Imagine acquiring, storing, analyzing, enhancing, maintaining, archiving and distributing overlapping, inconsistent, incomplete and even conflicting information of your products, customers and suppliers across half a dozen systems within your company. Then overlay system and application integration with point-to-point connections or multiple messaging flavors for consuming applications. The result is a messy, inflexible and expensive architecture that delivers problematic information to internal and external clients. If your organization stores overlapping data across systems and has not addressed master data management at an enterprise level (regardless of a Web services or messaging integration layer), you might be closer to the described antipattern than you think. ( See Figure 1, Stage 1.) In today’s challenging economic environment, CIOs are looking for cost reductions and increased agility to meet changing business demands. IT simplification powered by information and integration enablement translates to operational efficiencies, simpler regulatory compliance, overall infrastructure reduction and labor cost savings. We support the case that addressing such simplification concurrently through a combination of MDM and service-oriented architecture provides a superior architectural framework with the highest cost savings. We will concentrate on the information and integration areas of simplification with their associated impacts to infrastructure; while opportunities for IT simplification exist in other areas such as governance and interaction, they are not covered in this article. We assume the reader has a basic understanding of MDM, SOA and their intersection in a data services layer. The SOA references in this article include both Web services and messaging which leverage the same SOA infrastructure and canonical schemas, further emphasizing the point of simplification.
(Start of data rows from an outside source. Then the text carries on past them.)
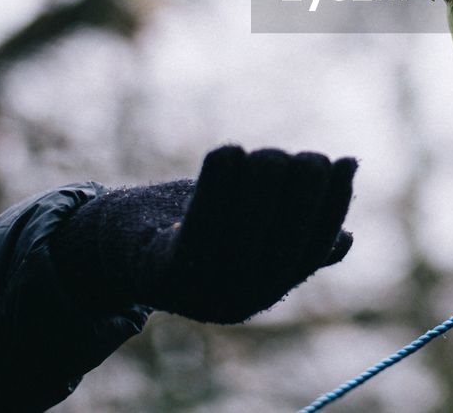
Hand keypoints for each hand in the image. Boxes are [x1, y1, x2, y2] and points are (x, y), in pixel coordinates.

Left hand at [153, 145, 355, 322]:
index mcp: (264, 290)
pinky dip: (217, 187)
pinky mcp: (161, 272)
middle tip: (302, 155)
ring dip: (263, 184)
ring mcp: (197, 292)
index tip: (344, 163)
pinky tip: (227, 151)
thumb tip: (348, 239)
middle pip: (284, 245)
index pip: (314, 250)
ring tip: (263, 152)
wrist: (104, 245)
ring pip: (245, 235)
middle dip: (303, 194)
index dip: (335, 206)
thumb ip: (288, 235)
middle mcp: (235, 301)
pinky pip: (198, 229)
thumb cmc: (183, 227)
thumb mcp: (243, 231)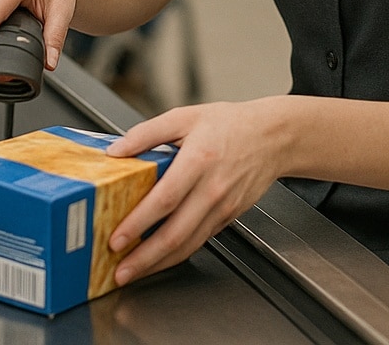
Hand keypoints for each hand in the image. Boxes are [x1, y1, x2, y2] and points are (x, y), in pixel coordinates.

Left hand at [103, 100, 285, 286]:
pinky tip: (159, 257)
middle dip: (144, 257)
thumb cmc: (229, 124)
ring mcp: (222, 207)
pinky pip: (199, 240)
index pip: (164, 200)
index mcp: (198, 161)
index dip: (138, 222)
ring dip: (158, 263)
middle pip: (175, 233)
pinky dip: (177, 254)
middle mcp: (212, 189)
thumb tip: (116, 151)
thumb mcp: (184, 117)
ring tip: (133, 272)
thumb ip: (146, 133)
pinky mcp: (228, 217)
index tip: (116, 238)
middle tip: (119, 271)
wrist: (273, 137)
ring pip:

We will assume that systems A and C in our example (Figure 1, Stage 1) can be retired by consolidating data and authorship to an operational transactional MDM hub, while system B provides additional functionality that needs to remain in use. For a realistic view, we presume that retirement of legacy systems is accomplished through an iterative, phased approach due to scope and impact of work. We derive an interim logical diagram (Figure1, Stage 2) by introducing or promoting an existing SOA enterprise standard data distribution layer, and retiring systems A/A2 into a newly introduced MDM hub. Systems B/C/C2 feed the MDM hub or are alternatively connected through SOA directly to consumers as an interim solution in order to avoid disruption of service. Since the information of systems C / C2 needs to be migrated to the MDM hub anyway, mapping to and populating the MDM hub in the interim state is preferred to SOA enabling the legacy systems which would be a throwaway effort. We derive an end state (Figure 1, Stage 3) by retiring systems C/C2 and extending SOA integration to include data acquisition to the MDM hub, which depicts how MDM and SOA simplify the integration and improve the consistency of information delivered to consumers.